Compressed Air Ordinance (DruckLV) (in German)
Penalties for non-compliance with the Compressed Air Ordinance
Section 22 of the Compressed Air Ordinance provides for regulatory offences within the meaning of Section 25 (1) no. 1 of the Safety and Health at Work Act in the event of intentional or negligent breaches of the ordinance.
An intentional act which endangers the life or health of a worker constitutes a criminal offence under Section 26 no. 2 of the Safety and Health at Work Act.

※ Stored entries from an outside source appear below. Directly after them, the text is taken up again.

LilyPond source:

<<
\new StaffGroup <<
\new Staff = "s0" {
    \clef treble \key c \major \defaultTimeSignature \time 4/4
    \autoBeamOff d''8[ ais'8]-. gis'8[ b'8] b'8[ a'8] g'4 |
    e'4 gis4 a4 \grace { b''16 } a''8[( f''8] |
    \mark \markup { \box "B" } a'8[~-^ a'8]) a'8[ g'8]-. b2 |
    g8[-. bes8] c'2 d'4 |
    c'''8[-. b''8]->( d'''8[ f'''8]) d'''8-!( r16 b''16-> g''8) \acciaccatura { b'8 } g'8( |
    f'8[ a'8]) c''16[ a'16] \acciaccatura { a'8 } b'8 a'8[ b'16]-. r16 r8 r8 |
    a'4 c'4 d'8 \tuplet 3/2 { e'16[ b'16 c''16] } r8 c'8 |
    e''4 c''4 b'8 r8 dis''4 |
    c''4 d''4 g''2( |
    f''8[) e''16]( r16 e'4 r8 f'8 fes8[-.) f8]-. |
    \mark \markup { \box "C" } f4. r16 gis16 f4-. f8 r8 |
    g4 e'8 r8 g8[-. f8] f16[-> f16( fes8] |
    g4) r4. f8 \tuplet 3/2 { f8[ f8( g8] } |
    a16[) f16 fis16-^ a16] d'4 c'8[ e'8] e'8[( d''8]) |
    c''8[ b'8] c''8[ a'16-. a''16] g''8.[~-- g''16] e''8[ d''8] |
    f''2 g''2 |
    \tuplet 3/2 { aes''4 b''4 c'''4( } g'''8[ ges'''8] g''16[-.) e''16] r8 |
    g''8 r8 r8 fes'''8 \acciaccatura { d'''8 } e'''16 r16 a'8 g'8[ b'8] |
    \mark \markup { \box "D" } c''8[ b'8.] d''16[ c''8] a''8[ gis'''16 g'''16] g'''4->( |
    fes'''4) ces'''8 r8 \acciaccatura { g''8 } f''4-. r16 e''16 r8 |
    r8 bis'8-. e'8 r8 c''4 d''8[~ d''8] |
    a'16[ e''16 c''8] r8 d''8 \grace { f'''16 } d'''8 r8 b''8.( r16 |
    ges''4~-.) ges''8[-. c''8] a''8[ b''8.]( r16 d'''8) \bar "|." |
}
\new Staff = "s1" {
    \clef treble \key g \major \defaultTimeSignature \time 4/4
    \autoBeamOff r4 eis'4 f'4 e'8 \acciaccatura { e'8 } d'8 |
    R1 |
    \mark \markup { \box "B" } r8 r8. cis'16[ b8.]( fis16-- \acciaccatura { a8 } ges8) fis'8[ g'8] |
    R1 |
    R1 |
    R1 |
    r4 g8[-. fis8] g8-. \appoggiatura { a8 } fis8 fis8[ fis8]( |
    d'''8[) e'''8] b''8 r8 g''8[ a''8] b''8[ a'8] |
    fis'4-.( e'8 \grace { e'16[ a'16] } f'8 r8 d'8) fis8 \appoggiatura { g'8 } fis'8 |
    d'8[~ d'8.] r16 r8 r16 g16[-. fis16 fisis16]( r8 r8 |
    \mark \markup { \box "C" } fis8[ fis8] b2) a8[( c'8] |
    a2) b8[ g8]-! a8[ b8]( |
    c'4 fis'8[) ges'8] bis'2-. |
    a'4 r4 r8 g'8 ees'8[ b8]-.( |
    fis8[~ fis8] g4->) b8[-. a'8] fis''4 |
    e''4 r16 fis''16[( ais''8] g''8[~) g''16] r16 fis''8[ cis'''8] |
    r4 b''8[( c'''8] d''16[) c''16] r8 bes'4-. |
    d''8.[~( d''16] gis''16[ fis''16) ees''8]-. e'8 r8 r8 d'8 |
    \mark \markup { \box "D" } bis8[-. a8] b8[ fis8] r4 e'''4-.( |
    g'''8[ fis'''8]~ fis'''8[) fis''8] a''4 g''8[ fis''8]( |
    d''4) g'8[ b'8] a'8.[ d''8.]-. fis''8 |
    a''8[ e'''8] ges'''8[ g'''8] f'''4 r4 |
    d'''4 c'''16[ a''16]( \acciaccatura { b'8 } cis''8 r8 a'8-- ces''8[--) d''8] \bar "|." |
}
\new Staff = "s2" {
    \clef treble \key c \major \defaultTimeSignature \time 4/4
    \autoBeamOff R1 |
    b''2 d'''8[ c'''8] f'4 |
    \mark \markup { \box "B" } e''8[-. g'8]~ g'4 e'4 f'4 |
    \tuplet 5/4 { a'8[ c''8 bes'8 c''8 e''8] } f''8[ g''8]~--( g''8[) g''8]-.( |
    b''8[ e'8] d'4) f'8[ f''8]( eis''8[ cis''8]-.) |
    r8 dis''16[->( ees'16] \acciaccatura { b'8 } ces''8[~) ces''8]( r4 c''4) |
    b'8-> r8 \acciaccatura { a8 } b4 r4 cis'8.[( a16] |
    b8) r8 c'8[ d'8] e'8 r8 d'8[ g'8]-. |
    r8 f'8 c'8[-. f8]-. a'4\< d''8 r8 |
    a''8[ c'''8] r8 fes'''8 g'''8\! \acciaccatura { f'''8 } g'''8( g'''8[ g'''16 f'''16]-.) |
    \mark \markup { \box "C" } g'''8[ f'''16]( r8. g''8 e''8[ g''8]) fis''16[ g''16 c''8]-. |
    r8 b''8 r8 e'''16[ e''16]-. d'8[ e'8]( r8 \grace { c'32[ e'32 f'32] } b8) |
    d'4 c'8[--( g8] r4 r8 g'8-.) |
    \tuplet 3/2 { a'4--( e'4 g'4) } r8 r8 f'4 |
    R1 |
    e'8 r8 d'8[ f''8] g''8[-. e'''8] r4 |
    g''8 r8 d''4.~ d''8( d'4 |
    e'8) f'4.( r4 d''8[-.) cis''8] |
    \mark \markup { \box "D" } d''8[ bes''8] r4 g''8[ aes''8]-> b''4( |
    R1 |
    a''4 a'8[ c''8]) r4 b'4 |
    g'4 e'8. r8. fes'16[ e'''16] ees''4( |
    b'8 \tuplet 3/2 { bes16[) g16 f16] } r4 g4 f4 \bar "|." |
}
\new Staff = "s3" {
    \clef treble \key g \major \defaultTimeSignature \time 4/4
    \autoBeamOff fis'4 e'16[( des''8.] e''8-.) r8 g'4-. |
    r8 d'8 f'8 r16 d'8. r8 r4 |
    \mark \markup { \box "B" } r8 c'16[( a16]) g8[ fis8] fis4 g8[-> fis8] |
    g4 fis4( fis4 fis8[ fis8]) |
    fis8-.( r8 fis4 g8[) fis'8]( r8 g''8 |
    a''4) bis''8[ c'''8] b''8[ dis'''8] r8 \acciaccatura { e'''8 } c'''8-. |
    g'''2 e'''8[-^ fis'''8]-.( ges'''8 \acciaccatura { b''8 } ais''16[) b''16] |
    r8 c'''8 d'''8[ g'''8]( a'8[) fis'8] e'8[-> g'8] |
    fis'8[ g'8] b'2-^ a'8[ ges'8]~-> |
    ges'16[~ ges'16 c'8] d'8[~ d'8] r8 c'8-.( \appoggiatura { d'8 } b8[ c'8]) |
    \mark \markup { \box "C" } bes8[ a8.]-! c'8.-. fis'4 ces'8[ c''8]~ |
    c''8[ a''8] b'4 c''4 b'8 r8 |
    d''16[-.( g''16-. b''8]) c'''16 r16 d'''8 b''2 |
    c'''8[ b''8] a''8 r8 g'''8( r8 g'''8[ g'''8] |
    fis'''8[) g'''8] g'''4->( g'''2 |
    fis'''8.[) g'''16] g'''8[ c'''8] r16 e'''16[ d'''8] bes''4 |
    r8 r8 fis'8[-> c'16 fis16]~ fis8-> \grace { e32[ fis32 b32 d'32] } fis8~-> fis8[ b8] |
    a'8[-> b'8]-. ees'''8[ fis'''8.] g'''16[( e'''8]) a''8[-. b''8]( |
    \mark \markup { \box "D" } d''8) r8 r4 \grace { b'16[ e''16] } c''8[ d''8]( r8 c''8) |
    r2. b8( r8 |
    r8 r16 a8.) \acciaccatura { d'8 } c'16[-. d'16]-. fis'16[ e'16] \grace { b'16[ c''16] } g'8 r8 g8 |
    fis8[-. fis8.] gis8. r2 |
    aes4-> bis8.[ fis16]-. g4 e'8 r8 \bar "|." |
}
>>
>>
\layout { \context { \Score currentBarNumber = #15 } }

This applies, in particular, in relation to:
- The notification of work in compressed air and the documents to be provided in accordance with Section 3 of the Compressed Air Ordinance; the operation of a working chamber in accordance with Section 7 of the ordinance;
- The employment or resumption of employment of workers in contravention of Section 9 or Section 11 of the ordinance;
- The ability to contact the authorised doctor and the placing on display of the doctor’s contact details in accordance with Section 12 of the ordinance;
- Expert examinations of the medical chamber and the presence of the required facilities on site as set out in Section 17 of the ordinance
- The appointment of competent persons as set out in Section 18 of the ordinance;
- The keeping of documents on site in accordance with Section 19 of the ordinance;
- The briefings for workers and information sheet in accordance with Section 20 of the ordinance;
- Breaches of the working time regulations under Section 21 (1) of the ordinance.
Other regulatory offences are set out in Section 22a of the Compressed Air Ordinance (employment of workers under the age of 18, in contravention of Section 9 of the ordinance) and Section 23 (breach of the working time regulations contained in Section 21 (4) or (5) of the ordinance).